You can never watch the same film twice. I have just watched Living in Oblivion again; twenty years after I first saw it. This is a film about how you can never shoot the same scene twice. There’s something in this about how children love to have the same stories read to them, something about how perceptions of sameness are really reflections of an attitude of defeat. Why is it that boredom is an invention of adulthood? What could be more definitive of the loss of childhood than the statement “I’m bored!”?


Living in Oblivion is a film about acting, about the difficulties of making a film; the opening twenty five minutes of the film shows repeated attempts to shoot the same thirty second  scene over and over again to no avail. Each time something goes wrong – a light bulb blows, a microphone drops into shot, the actors forget their lines, the actors perform incredibly, movingly well but the cameraman has slipped away to vomit and the magic is lost.
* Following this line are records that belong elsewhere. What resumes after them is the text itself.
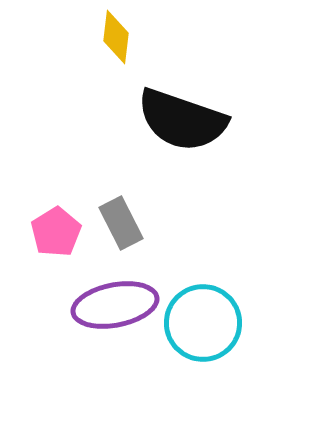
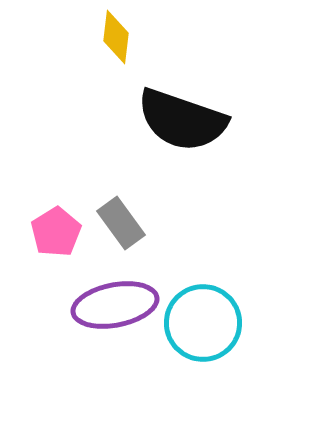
gray rectangle: rotated 9 degrees counterclockwise
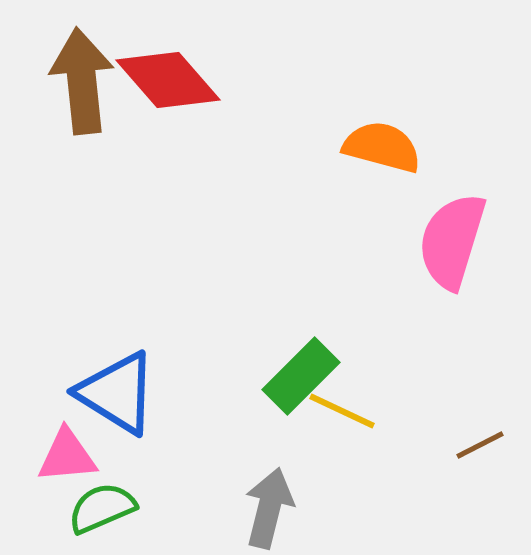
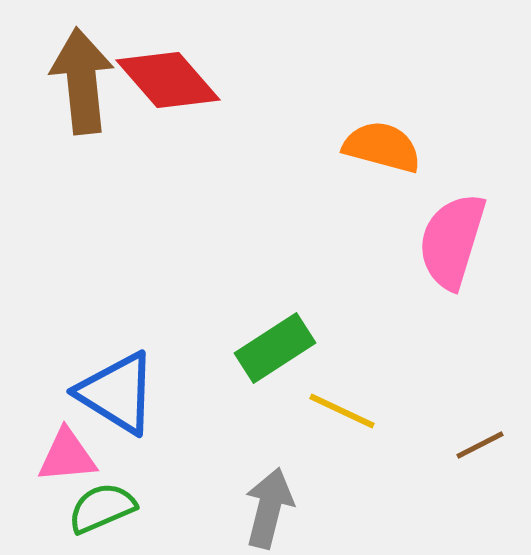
green rectangle: moved 26 px left, 28 px up; rotated 12 degrees clockwise
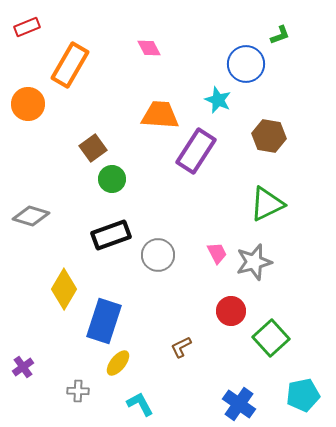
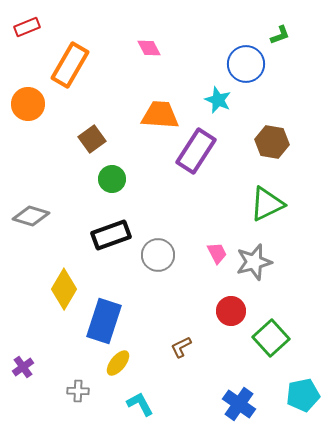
brown hexagon: moved 3 px right, 6 px down
brown square: moved 1 px left, 9 px up
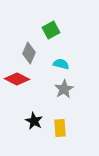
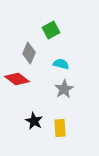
red diamond: rotated 10 degrees clockwise
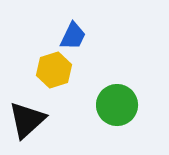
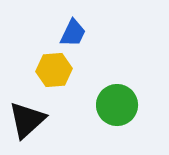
blue trapezoid: moved 3 px up
yellow hexagon: rotated 12 degrees clockwise
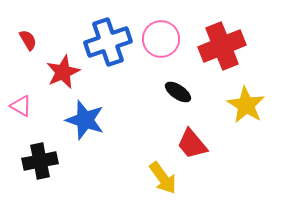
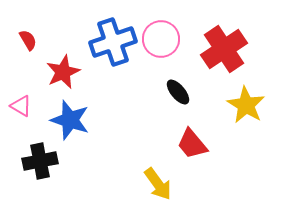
blue cross: moved 5 px right
red cross: moved 2 px right, 3 px down; rotated 12 degrees counterclockwise
black ellipse: rotated 16 degrees clockwise
blue star: moved 15 px left
yellow arrow: moved 5 px left, 6 px down
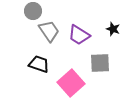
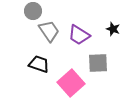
gray square: moved 2 px left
You can never step into the same river twice; I guess now that when I saw this film first I saw in it echoes of a novel I loved  - The Life and Opinions of Tristram Shandy, Gentleman  - in which the narrator fails to ever start the plot.

A film that can’t be shot, a novel that can’t get going and yet I really love both of them.  If something can’t be said to have begun then its end is perpetually deferred. The attitude that you can’t step into the same river twice is both fatalistic and hopeful, in short, it is an admission and denial of death. Especially when you are in a river of shit. Everything repeats and so, the rest is up to you. I like Yeats' decision to celebrate the futility of life given the inevitability of death:

My Self. A living man is blind and drinks his drop. 
What matter if the ditches are impure? 
What matter if I live it all once more? 
Endure that toil of growing up; 
The ignominy of boyhood; the distress 
Of boyhood changing into man; 
The unfinished man and his pain 
Brought face to face with his own clumsiness; 

The finished man among his enemies?— 
How in the name of Heaven can he escape 
That defiling and disfigured shape 
The mirror of malicious eyes 
Casts upon his eyes until at last 
He thinks that shape must be his shape? 
And what's the good of an escape 
If honour find him in the wintry blast? 

I am content to live it all again 
And yet again, if it be life to pitch 
Into the frog-spawn of a blind man's ditch, 
A blind man battering blind men; 



The sentiments expressed in that poem are a bit too cranky for my tastes. Still I like how it rhymes. Actually I can easily imagine Steve Buscemi, the main actor in Living in Oblivion reading the lines. In particular the whiney ones about getting dumped that follow "A blind man battering blind men..." that I have not posted because they're just too maudlin.